▸ **DESCRIPTION OF THE TASK**
Copy out the entries word for word, from their first line through the line containing "Meno s titulmi", inclusive.
======== MATERIAL FOR THE TASK
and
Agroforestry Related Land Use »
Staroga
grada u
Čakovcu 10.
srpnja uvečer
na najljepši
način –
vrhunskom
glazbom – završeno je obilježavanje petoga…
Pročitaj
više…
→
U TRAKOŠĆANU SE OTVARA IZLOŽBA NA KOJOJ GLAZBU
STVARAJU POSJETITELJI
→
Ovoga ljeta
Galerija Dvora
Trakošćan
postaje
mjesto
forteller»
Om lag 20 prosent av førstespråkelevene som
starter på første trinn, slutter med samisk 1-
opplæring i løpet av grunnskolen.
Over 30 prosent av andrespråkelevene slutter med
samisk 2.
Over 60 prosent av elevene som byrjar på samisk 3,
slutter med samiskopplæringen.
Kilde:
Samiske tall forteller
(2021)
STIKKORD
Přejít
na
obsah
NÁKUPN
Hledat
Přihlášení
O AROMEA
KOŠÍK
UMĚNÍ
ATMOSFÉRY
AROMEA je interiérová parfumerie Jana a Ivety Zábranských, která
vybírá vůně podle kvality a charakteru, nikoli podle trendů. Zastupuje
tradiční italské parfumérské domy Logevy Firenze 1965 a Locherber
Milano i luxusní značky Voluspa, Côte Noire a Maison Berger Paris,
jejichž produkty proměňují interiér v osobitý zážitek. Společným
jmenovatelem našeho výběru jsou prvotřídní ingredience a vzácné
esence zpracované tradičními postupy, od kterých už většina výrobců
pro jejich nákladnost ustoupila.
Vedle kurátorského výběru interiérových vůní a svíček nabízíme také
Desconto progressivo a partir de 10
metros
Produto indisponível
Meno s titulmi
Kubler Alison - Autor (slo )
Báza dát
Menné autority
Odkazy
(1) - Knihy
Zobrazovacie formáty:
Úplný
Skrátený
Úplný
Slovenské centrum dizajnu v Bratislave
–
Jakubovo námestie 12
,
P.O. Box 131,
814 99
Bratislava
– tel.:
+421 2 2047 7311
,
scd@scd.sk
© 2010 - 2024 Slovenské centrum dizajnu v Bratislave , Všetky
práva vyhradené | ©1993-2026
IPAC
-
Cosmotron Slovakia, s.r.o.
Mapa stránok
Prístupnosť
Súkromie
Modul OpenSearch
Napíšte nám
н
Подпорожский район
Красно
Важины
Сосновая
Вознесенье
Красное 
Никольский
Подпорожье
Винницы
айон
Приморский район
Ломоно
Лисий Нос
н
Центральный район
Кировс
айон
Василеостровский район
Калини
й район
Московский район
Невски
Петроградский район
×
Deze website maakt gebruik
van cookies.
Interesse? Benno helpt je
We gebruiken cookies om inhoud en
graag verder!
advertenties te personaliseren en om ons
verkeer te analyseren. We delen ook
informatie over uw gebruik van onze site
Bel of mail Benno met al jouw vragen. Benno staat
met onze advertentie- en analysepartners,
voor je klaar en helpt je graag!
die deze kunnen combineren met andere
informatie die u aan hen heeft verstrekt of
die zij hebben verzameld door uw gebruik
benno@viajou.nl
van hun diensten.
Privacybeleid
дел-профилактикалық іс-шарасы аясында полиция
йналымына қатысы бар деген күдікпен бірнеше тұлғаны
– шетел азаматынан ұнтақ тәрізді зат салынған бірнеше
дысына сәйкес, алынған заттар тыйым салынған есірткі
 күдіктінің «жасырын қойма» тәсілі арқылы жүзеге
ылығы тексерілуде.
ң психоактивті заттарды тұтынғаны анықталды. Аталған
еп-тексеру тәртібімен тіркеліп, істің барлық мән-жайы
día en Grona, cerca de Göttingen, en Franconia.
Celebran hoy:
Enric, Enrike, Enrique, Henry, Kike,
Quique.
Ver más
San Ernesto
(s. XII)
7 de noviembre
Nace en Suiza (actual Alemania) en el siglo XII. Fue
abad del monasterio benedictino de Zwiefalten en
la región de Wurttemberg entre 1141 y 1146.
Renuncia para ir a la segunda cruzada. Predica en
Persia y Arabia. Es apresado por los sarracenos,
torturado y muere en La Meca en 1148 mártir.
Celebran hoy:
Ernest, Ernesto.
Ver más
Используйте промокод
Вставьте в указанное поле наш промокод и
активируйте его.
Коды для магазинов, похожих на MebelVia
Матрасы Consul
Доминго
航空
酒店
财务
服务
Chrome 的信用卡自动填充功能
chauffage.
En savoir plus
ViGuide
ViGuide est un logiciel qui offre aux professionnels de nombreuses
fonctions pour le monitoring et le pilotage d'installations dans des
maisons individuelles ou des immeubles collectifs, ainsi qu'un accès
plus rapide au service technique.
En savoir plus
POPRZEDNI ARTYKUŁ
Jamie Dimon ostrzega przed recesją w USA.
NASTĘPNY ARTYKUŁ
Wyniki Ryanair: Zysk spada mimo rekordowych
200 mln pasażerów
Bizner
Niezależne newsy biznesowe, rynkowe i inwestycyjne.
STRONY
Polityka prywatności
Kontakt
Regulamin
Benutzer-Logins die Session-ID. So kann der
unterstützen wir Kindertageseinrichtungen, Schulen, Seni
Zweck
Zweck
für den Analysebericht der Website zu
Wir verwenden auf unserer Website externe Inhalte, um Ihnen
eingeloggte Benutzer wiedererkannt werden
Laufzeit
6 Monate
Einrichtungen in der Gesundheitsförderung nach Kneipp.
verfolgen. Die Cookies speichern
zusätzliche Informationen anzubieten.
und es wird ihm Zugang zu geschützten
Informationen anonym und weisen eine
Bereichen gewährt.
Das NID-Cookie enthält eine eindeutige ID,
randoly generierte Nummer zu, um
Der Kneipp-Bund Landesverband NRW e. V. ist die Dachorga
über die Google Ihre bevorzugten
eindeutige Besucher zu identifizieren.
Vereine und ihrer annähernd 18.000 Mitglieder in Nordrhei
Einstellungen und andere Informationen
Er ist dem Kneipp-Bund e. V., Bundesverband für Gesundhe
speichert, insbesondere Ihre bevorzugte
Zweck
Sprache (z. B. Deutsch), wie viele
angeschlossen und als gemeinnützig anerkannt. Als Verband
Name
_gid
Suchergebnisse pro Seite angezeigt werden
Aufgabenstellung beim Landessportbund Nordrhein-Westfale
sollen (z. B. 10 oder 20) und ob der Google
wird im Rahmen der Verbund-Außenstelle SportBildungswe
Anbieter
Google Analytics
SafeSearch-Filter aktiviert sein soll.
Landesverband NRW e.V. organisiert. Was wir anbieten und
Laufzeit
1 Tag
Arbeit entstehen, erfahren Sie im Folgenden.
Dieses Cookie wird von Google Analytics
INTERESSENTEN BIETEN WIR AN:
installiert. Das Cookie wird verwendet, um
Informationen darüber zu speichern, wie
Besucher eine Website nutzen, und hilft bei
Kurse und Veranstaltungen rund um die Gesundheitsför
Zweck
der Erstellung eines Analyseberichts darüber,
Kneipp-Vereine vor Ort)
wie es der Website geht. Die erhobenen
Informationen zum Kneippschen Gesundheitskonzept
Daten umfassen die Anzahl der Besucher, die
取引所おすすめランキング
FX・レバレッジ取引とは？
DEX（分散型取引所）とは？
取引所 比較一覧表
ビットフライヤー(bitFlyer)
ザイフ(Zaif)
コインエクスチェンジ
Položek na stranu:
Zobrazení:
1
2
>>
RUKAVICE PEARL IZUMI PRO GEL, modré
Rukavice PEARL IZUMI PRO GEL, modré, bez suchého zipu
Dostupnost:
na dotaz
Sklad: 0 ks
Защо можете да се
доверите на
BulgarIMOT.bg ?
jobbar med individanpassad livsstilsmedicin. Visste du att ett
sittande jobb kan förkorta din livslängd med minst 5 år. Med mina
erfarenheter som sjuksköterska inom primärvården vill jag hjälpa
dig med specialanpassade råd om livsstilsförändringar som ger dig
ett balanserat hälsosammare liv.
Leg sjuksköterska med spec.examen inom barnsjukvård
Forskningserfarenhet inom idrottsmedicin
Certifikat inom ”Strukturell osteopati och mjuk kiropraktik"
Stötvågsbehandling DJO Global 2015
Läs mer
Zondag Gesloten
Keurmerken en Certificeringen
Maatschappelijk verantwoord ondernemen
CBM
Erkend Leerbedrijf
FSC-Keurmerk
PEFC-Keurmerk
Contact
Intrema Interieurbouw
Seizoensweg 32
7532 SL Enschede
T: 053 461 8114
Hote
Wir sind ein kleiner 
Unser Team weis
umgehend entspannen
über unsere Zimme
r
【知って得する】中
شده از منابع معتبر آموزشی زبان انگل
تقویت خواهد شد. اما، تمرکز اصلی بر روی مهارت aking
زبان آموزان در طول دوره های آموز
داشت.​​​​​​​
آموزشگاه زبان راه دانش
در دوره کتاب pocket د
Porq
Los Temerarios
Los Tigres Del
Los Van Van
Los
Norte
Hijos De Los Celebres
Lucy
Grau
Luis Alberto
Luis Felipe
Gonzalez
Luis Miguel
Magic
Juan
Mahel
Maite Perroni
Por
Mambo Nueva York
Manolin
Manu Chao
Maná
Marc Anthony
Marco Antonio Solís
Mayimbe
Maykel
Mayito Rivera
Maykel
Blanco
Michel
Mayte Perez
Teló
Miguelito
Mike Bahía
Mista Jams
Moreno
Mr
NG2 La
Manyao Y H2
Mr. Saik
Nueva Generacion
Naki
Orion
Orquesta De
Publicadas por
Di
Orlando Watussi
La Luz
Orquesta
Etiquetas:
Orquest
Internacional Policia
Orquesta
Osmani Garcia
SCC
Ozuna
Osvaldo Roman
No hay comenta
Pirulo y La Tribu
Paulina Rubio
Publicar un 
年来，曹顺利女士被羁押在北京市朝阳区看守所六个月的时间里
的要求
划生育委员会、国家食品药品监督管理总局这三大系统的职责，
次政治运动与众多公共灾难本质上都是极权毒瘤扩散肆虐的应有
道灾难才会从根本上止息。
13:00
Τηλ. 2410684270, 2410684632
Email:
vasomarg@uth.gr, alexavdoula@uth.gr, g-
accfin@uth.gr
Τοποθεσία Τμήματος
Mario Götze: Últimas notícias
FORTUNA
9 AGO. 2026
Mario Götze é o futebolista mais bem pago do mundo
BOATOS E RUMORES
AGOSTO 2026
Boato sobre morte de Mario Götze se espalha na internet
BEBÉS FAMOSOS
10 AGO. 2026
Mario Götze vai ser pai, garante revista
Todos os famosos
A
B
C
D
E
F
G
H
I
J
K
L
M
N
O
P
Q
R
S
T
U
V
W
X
================
▸ **ANSWER TO THE EXERCISE**
and
Agroforestry Related Land Use »
Staroga
grada u
Čakovcu 10.
srpnja uvečer
na najljepši
način –
vrhunskom
glazbom – završeno je obilježavanje petoga…
Pročitaj
više…
→
U TRAKOŠĆANU SE OTVARA IZLOŽBA NA KOJOJ GLAZBU
STVARAJU POSJETITELJI
→
Ovoga ljeta
Galerija Dvora
Trakošćan
postaje
mjesto
forteller»
Om lag 20 prosent av førstespråkelevene som
starter på første trinn, slutter med samisk 1-
opplæring i løpet av grunnskolen.
Over 30 prosent av andrespråkelevene slutter med
samisk 2.
Over 60 prosent av elevene som byrjar på samisk 3,
slutter med samiskopplæringen.
Kilde:
Samiske tall forteller
(2021)
STIKKORD
Přejít
na
obsah
NÁKUPN
Hledat
Přihlášení
O AROMEA
KOŠÍK
UMĚNÍ
ATMOSFÉRY
AROMEA je interiérová parfumerie Jana a Ivety Zábranských, která
vybírá vůně podle kvality a charakteru, nikoli podle trendů. Zastupuje
tradiční italské parfumérské domy Logevy Firenze 1965 a Locherber
Milano i luxusní značky Voluspa, Côte Noire a Maison Berger Paris,
jejichž produkty proměňují interiér v osobitý zážitek. Společným
jmenovatelem našeho výběru jsou prvotřídní ingredience a vzácné
esence zpracované tradičními postupy, od kterých už většina výrobců
pro jejich nákladnost ustoupila.
Vedle kurátorského výběru interiérových vůní a svíček nabízíme také
Desconto progressivo a partir de 10
metros
Produto indisponível
Meno s titulmi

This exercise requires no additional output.